## [TASK]
Change "collectors" to "collected by" in everything from the start of the material down to the line containing "country: United Kingdom", and give those lines again with nothing else altered.

## [TASK DATA]
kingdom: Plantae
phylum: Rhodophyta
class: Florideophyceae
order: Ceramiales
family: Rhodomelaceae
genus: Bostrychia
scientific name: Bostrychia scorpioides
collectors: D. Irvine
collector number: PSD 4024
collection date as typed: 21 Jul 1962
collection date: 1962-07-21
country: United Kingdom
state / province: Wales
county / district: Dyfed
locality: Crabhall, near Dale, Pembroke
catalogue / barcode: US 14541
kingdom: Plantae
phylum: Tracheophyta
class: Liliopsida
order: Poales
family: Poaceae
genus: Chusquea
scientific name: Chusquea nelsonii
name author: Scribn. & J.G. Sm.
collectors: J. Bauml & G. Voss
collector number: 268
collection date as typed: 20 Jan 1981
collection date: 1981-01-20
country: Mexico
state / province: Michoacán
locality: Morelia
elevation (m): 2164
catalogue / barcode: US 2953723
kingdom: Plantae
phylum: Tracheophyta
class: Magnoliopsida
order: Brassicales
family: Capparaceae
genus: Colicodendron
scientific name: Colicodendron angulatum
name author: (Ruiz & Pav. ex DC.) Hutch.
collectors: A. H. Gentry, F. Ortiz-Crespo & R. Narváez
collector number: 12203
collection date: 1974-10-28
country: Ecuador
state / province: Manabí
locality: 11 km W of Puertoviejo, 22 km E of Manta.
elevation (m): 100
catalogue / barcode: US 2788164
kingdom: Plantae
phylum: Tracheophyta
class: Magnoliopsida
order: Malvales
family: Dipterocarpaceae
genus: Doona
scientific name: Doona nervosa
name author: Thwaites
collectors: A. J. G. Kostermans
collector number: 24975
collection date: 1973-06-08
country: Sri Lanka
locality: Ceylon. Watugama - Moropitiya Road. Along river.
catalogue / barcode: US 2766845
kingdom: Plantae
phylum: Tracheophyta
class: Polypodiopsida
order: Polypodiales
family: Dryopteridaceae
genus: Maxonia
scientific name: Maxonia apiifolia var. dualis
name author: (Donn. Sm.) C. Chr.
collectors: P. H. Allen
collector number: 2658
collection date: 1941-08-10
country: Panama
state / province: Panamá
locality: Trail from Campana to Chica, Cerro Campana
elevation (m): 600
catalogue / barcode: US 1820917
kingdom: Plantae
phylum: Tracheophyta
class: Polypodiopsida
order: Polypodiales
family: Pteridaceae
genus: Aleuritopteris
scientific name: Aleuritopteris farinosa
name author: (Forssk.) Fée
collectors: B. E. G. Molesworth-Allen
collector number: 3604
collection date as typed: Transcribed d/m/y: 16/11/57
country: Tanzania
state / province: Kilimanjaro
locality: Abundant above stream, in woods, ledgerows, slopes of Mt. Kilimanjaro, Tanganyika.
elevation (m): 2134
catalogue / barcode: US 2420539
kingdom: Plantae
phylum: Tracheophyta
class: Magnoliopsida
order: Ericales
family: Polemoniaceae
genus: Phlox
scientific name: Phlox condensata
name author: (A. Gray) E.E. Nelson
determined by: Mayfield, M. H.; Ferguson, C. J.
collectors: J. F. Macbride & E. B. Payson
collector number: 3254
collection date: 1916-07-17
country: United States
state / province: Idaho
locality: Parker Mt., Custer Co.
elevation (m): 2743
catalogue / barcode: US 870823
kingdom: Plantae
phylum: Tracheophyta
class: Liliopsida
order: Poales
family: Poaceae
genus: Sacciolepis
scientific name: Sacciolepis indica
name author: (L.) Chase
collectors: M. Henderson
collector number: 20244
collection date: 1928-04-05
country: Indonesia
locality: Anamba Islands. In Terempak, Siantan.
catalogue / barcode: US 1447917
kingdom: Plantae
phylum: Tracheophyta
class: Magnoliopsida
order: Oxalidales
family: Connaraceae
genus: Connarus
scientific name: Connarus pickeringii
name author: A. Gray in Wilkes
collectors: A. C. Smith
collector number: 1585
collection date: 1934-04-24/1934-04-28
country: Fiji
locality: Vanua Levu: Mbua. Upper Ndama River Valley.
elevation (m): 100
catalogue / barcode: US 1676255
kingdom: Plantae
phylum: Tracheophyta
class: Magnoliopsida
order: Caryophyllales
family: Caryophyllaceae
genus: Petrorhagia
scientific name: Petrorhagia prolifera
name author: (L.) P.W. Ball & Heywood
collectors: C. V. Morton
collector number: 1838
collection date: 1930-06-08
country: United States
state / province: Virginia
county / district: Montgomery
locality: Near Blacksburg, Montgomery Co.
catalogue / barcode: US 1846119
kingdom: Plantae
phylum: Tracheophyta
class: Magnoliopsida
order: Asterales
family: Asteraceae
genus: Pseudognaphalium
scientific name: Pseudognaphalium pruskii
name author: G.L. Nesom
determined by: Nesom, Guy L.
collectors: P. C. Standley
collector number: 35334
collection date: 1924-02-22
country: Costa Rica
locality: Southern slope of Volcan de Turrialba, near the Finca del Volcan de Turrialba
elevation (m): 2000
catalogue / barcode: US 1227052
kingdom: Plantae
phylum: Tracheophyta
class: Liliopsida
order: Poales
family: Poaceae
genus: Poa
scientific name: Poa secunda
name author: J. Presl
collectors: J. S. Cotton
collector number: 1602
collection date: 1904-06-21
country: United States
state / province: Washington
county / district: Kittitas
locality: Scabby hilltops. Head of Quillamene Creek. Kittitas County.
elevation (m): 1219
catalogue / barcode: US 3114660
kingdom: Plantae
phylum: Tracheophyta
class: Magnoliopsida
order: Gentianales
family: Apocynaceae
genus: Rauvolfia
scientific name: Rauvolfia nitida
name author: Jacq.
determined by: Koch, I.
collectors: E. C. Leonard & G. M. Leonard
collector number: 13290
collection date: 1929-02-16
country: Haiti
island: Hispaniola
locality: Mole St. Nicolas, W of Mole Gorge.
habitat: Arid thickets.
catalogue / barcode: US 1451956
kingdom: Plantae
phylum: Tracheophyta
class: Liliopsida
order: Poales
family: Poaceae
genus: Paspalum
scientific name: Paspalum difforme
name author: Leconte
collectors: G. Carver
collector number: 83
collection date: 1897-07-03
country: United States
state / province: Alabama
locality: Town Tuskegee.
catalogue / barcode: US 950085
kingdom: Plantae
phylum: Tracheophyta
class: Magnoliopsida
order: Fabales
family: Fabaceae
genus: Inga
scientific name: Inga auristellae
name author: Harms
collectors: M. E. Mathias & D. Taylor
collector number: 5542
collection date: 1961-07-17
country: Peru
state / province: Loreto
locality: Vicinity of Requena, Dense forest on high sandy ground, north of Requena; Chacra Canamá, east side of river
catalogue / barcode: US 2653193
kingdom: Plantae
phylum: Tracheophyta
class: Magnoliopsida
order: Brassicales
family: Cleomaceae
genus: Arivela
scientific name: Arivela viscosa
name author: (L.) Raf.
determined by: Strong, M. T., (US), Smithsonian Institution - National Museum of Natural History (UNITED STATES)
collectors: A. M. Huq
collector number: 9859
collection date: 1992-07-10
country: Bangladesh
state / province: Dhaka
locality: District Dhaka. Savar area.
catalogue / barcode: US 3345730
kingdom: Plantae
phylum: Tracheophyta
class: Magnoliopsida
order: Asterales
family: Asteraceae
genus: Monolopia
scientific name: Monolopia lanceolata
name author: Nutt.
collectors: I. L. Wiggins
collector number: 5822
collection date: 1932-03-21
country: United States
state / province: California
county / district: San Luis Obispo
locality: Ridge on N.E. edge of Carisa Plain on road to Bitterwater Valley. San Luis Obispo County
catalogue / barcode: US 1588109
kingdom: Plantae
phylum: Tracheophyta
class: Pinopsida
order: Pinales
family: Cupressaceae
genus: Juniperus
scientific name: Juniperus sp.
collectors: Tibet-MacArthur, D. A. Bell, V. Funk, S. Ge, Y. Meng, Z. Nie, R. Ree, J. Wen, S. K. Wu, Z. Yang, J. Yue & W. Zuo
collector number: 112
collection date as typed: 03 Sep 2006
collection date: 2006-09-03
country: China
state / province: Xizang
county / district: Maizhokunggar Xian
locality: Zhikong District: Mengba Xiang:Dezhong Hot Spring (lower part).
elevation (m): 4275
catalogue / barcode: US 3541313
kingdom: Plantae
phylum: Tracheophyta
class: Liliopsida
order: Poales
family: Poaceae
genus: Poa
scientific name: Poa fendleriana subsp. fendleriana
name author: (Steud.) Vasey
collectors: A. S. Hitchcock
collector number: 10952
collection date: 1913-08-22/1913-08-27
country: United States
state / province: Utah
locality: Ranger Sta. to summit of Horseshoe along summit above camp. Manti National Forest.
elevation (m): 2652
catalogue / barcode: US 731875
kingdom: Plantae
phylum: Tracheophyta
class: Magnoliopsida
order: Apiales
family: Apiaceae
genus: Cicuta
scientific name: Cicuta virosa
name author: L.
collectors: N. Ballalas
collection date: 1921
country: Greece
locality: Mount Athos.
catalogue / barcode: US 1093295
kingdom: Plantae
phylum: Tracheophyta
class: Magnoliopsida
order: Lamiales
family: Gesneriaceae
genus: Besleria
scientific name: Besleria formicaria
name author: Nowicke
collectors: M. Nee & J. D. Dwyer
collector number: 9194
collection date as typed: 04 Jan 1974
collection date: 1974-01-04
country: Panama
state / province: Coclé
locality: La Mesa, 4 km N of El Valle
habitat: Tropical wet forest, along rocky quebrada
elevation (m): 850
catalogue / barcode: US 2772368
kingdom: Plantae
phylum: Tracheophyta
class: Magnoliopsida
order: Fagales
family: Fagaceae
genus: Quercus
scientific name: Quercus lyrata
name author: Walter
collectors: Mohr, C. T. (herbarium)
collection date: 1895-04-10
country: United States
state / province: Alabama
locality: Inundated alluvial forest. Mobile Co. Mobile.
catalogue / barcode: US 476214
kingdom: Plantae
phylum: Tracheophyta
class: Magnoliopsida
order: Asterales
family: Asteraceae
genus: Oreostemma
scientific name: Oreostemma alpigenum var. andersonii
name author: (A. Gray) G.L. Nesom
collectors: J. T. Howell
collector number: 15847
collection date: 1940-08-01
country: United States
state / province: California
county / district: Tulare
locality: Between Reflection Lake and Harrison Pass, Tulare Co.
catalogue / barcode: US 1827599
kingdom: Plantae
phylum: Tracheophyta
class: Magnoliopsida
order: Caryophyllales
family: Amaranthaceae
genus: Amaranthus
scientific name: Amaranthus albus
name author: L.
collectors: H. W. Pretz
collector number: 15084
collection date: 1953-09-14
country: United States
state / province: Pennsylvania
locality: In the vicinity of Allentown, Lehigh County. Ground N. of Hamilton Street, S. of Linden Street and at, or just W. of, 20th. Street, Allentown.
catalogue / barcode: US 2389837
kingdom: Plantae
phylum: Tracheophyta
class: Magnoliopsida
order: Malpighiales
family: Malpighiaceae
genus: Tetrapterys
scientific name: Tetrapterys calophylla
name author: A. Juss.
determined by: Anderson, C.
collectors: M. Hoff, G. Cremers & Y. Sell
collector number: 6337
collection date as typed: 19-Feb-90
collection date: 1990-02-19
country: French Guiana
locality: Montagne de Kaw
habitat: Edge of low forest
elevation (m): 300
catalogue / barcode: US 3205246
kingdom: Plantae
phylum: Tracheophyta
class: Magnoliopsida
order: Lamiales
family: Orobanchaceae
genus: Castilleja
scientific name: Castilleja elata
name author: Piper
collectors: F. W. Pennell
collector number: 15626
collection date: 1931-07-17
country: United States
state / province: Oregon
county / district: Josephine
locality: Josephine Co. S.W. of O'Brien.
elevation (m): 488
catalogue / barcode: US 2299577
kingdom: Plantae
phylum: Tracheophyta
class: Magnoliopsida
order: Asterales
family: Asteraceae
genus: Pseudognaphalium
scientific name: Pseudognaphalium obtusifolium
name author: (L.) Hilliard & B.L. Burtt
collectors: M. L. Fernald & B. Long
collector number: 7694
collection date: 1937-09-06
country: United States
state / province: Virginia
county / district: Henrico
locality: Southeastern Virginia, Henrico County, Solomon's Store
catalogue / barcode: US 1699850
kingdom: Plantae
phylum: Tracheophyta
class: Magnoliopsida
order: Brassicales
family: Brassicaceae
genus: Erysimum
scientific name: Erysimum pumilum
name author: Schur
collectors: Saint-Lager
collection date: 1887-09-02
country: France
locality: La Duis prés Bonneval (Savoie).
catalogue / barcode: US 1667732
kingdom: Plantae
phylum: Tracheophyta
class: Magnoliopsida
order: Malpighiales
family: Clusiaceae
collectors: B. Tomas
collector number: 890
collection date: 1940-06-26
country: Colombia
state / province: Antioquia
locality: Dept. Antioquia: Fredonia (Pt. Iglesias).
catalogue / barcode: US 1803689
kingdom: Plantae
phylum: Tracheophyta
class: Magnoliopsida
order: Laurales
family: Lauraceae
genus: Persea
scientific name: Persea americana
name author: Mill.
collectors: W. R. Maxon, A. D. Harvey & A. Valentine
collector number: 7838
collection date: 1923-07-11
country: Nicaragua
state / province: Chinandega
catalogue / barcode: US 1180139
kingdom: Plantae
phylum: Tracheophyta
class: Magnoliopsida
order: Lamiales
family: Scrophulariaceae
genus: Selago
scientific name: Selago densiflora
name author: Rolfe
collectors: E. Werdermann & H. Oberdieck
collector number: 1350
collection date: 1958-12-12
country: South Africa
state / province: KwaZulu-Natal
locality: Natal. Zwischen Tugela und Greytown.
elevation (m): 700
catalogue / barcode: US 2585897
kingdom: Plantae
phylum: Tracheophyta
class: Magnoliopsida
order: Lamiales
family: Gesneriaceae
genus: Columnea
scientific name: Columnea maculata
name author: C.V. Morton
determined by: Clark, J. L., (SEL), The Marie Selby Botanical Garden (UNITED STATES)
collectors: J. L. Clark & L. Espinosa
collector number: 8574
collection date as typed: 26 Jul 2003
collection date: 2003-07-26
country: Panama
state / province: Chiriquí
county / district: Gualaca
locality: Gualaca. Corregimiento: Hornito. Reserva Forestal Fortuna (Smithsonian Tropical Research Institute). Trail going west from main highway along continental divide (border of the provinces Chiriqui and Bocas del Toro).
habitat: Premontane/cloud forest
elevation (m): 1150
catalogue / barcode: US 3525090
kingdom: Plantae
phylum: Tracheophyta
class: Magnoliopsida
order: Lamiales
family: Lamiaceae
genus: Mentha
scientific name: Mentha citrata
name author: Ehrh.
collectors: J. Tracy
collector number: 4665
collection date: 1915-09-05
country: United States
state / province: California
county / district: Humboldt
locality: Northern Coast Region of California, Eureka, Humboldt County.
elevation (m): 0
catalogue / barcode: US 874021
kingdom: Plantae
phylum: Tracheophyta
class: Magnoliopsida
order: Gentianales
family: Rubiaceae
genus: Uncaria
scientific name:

## [ANSWER]
kingdom: Plantae
phylum: Rhodophyta
class: Florideophyceae
order: Ceramiales
family: Rhodomelaceae
genus: Bostrychia
scientific name: Bostrychia scorpioides
collected by: D. Irvine
collector number: PSD 4024
collection date as typed: 21 Jul 1962
collection date: 1962-07-21
country: United Kingdom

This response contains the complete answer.